You are viewing a single comment's thread from:

RE: Phill vom GCHQ - Seite 13 [Deutsch]

in #deutsch9 years ago (edited)

I really thought this would be hard with all the text cramped into the bubbles - but a fine result, you are really getting professional.

And the service with the notes are really grand. I hadn't heard about the Thai Navelpillar. Great info that actually somehow comes close to why I named it so. It is one of the few only-for-Danes jokes, as Navlepiller, means something like: navel fondler, and means a very selfcentered entity or person. But viewing your main city as the center of the world is actually an act of navlepilleri.

Sort:  

By the way, @katharsisdrill, I believe you made a mistake on page 14: it seems that when driving, Phill is on the left seat (with the rear view mirror on his left) and the cars are driven on the right side of the road.

Ah, someone is paying attention! I will have too see if I can mirror the image! On Diaspora (another free social media I have used for some years) there was a guy who pointed out that the Lays crisps (shown on page 20) are called Walker's crisp in Britain. So I have to redraw that too - I want all details to be right.

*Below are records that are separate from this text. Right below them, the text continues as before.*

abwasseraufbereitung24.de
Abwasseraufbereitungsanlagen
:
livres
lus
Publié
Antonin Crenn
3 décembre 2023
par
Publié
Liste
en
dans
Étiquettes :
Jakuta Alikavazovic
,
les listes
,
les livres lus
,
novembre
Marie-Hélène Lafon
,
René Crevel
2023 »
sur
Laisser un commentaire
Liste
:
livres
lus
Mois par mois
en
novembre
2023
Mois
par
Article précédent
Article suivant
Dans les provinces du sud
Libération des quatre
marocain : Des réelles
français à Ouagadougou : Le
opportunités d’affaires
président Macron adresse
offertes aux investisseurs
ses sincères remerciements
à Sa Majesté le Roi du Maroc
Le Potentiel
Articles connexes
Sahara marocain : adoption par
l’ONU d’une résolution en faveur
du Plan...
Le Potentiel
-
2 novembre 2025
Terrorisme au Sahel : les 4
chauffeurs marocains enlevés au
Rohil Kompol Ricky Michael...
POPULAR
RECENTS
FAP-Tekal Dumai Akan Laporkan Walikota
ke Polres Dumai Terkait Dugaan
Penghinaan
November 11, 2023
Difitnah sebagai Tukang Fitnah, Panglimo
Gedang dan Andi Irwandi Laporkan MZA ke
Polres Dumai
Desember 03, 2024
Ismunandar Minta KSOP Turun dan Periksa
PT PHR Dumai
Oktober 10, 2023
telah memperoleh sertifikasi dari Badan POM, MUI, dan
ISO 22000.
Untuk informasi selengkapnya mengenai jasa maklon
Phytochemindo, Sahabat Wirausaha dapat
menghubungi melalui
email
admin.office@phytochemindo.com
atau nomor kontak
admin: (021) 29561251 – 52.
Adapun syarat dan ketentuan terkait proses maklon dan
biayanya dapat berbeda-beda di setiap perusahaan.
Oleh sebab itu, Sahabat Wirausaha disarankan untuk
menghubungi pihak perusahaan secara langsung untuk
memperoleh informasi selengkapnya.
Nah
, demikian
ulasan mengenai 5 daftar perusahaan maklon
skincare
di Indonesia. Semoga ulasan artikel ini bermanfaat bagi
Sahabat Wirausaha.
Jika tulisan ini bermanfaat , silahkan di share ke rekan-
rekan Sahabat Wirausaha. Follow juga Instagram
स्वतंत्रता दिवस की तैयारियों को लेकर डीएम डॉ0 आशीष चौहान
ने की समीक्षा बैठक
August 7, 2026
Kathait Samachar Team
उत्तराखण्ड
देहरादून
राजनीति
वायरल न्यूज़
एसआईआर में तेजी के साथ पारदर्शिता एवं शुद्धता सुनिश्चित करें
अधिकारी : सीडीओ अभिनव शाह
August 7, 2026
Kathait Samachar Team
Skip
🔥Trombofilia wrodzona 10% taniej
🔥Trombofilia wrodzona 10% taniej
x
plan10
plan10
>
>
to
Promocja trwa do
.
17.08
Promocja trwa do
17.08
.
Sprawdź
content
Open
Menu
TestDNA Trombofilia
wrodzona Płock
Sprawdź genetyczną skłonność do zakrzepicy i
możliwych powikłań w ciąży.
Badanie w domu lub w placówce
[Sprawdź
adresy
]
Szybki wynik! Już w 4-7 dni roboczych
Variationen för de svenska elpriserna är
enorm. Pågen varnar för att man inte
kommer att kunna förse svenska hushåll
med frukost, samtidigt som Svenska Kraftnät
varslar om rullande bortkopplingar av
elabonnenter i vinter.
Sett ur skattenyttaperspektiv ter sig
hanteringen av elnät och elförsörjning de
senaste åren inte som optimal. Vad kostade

I was actually thinking a lot about the last image for exactly this reason. The truth is that it is somewhere on the motorway A40 where the left and right tracks are separated because of the hills. (You can see it here). I wanted to make it clearer that it was a motorway and not a small road (which would make both the Land Rover and Phill's car drive in the wrong lane. So I tried to place a car closer to the Land Rover of Judith "005" Gunn, but it became too much of a distraction. I also tried to move the Land Rover to the left, but then it shadowed for Phill's car in the foreground. So in the end I just made it as it is.

I'll send a new page 14, as soon as I finish.

Thanks for your comment, @katharsisdrill! It really had been a tough challenge this time. Actually I had to shrink the font size below 8pt several times to fit into the bubbles. German language often seems to use many more words than english...

I also really like to share the infos I come across while doing the translation. To understand all those allusions you use, was one of the main motivations for me to start the translation :-)

And thanks for the clarification about Navelpillar. It was not easy for me to find a reference, but as the thai pillar has some strong similarities to the artwork you showed me, I really thought I got you ;-)

Haha, yes! No doubt about the Navelpillar-theme there. Another one is the Socle du monde by Piero Manzoni.

I love that one.

I pretty much like that one, too :-))

Try look at this comment. German is not the only language that fells long compared to English.

I really find your explanation plausible that

languages of the North are crude, unflexible, but shorter.

In a windy and cold environment, you may not have the time to tell long tales when you just need to get the important infos communicated. The wind would blow away half of the speech anyway.

:) - well that might just be so: Because it is so hard to speak whith rattling teeth.